Dear Trader…
Indian equity benchmarks continued their weak trade in today's session due to weak global cues as US central bank projected at least two interest rate hikes in 2023, a year earlier than forecasted in the March meeting. Sentiments were also fragile as foreign institutional investors (FIIs) stood as net sellers in the capital market as they offloaded shares worth Rs 870.29 crore on June 16, as per provisional exchange data.
Some anxiety also came with RBI’s article stating that bank deposits and currency holding with the public have been adversely impacted during the second COVID wave, indicating a heavy outgo towards pandemic-induced medical expenditure.

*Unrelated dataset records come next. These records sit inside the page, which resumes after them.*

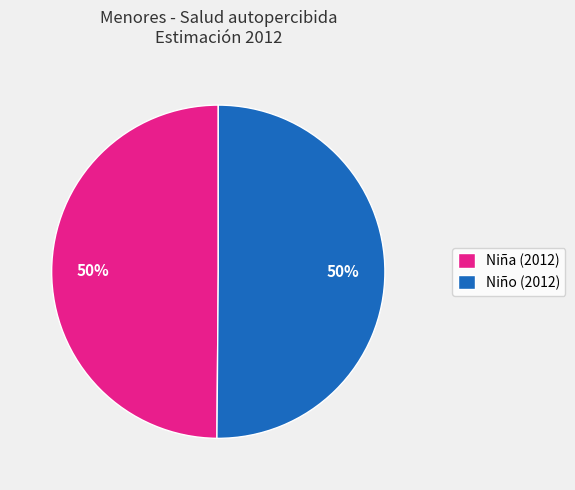

Is it true that Niño (2012) is 50% of the pie?

True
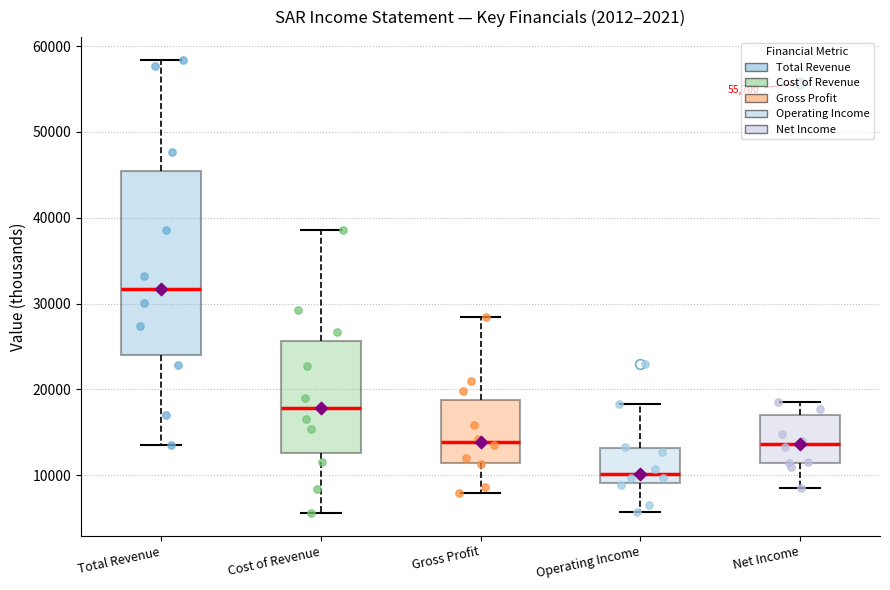

Which box has the lowest median line?

Operating Income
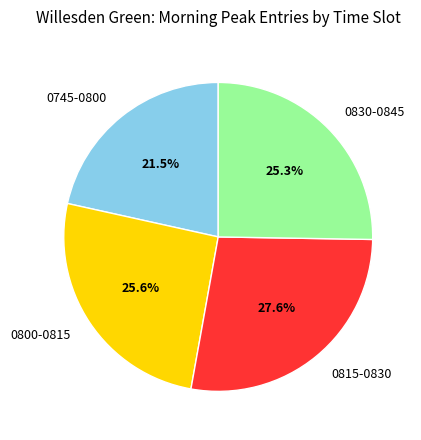

How many segments does this pie chart have?

4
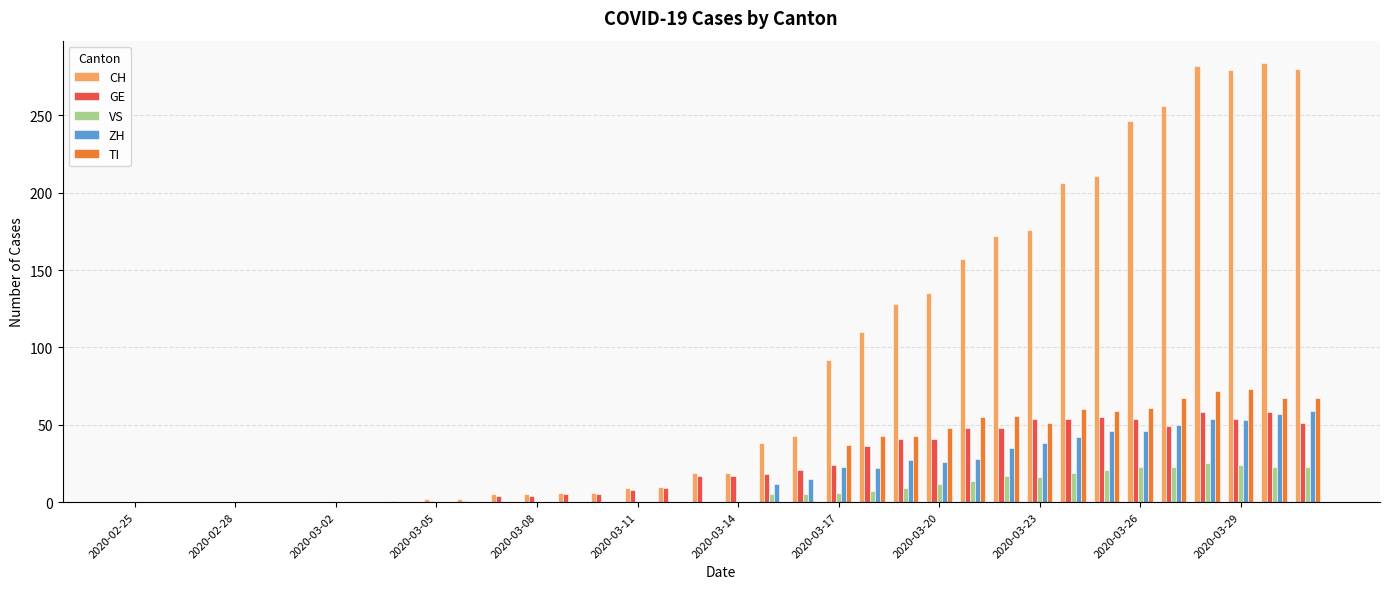

What is the sum of all GE values?

835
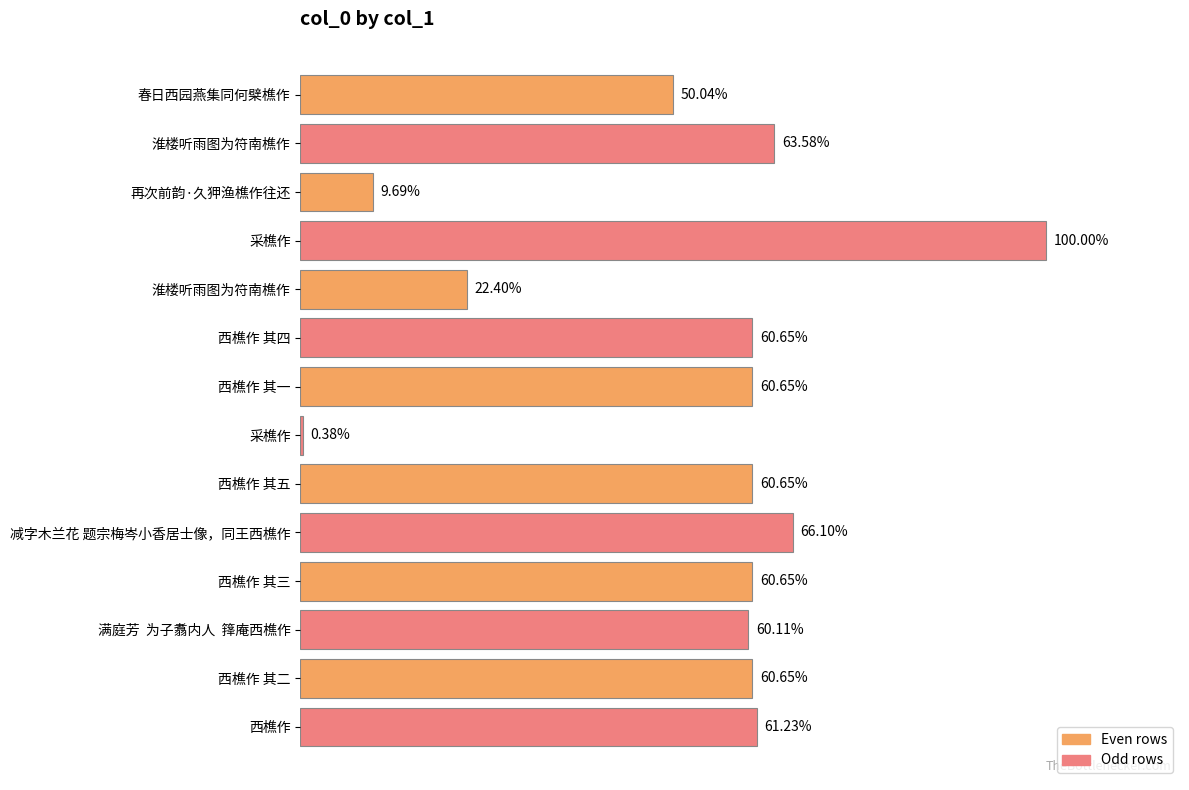

How many bars are there in total?

14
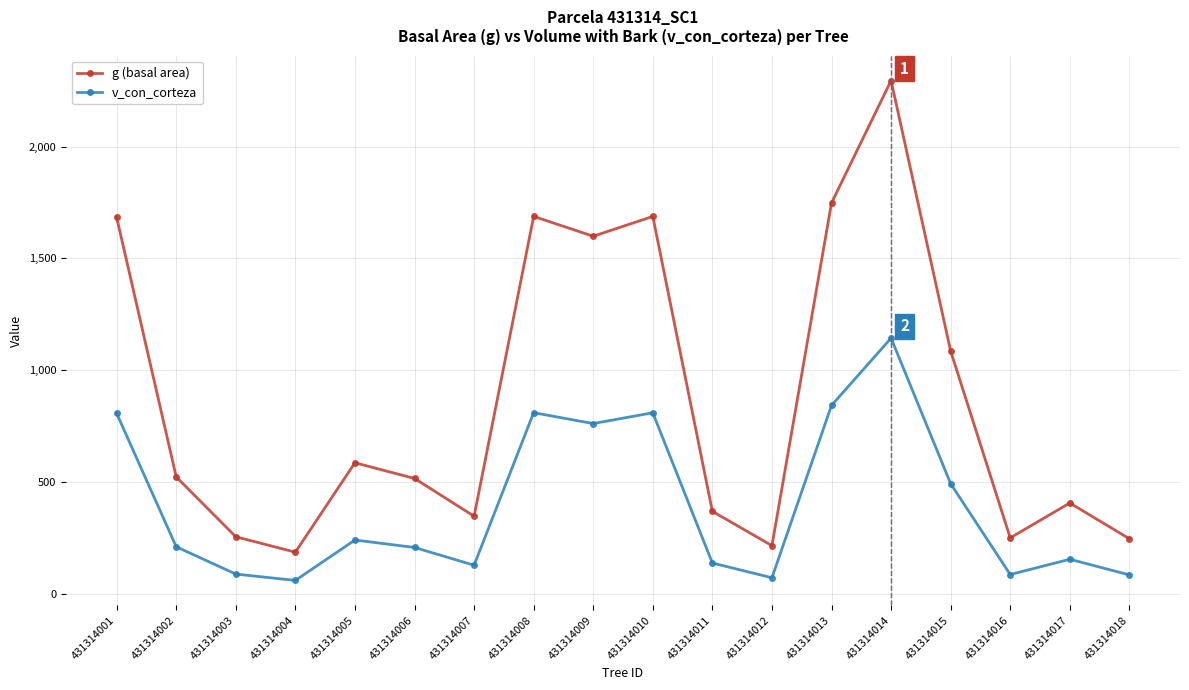

What is the minimum value for v_con_corteza?

60.6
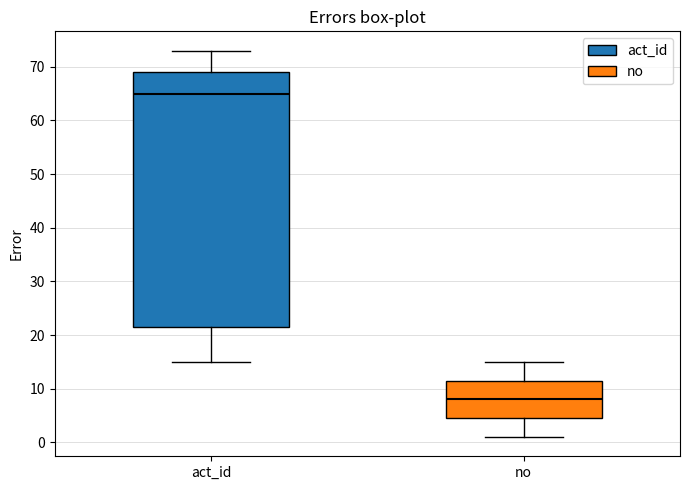

Reading left to right, read every box against the y-axis: the position of its median line, the range the box covers, and the ends of its whiskers. The values are not printed on the chart, so give them approximately, as read against the axis.

act_id: median 65, box 22 to 69, whiskers 15 to 73
no: median 8, box 5 to 12, whiskers 1 to 15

On the global front, Asian markets were trading mixed after Federal Reserve officials sped up their expected pace of policy tightening.
Nifty futures opened at 15671.05 points against the previous close of 15790.20 and opened at a low of 15626.00 points. Nifty Future closed with an average movement of 151.60 points and a decline of around 109.25 points and 15680.95 points .. !!!
On the NSE, the midcap 100 index will decline 1.23% and smallcap 100 index is closing decline 0.53%. Speaking of various sectoral indices, the NSE saw gains in FMCG and IT stocks, while all other sectoral indices closed lower.
At the start of intra-day trading, august gold opened at Rs.48250, fell from a high of Rs.48250 points to a low of Rs.47420, with a decline of 1001 points, a trend of around Rs.47505 and July Silver opened at Rs.71000, fell from a high of Rs.71000 points to a low of Rs.69363, with a decline of 1962 points, a trend of around Rs.69506..!!
Meanwhile, The Reserve Bank of India (RBI) article has said that bank deposits and currency holding with the public have been adversely impacted during the second COVID wave, indicating a heavy outgo towards pandemic-induced medical expenditure. It noted that bank deposits -- having a share of around 55 percent in total assets of households -- decelerated by 0.1 percent at end-April 2021 on a m-o-m (month-on-month) basis as against a growth of 1.1 percent in April 2020.
It also stated that currency holding with the public has also decelerated significantly to 1.7 percent during April 2021 in comparison to the growth of 3.5 percent a year ago, implying heavy outgo towards COVID-induced medical expenditure. It said the rate of decline in bank deposits vis-a-vis bank credit has also been higher, indicating that this time around the banking sector component of household savings declined.
According to preliminary estimates by RBI, the household financial savings in Q3:2020-21 have come down to 8.2 per cent of GDP from 21 per cent and 10.4 per cent in the previous two quarters. The savings of High Networth Individuals (HNIs) and retail individuals in liquid funds surged sharply in Q1:2020-21, mirroring the impact of uncertainty amidst COVID-induced lockdown. Households also parked their funds in gold Exchange Traded Funds (ETFs).
Technically, the important key resistances are placed in Nifty future are at 15707 levels, which could offer for the market on the higher side. Sustainability above this zone would signal opens the door for a directional up move with immediate resistances seen at 15737 – 15777 levels. Immediate support is placed at 15606 – 15530 levels.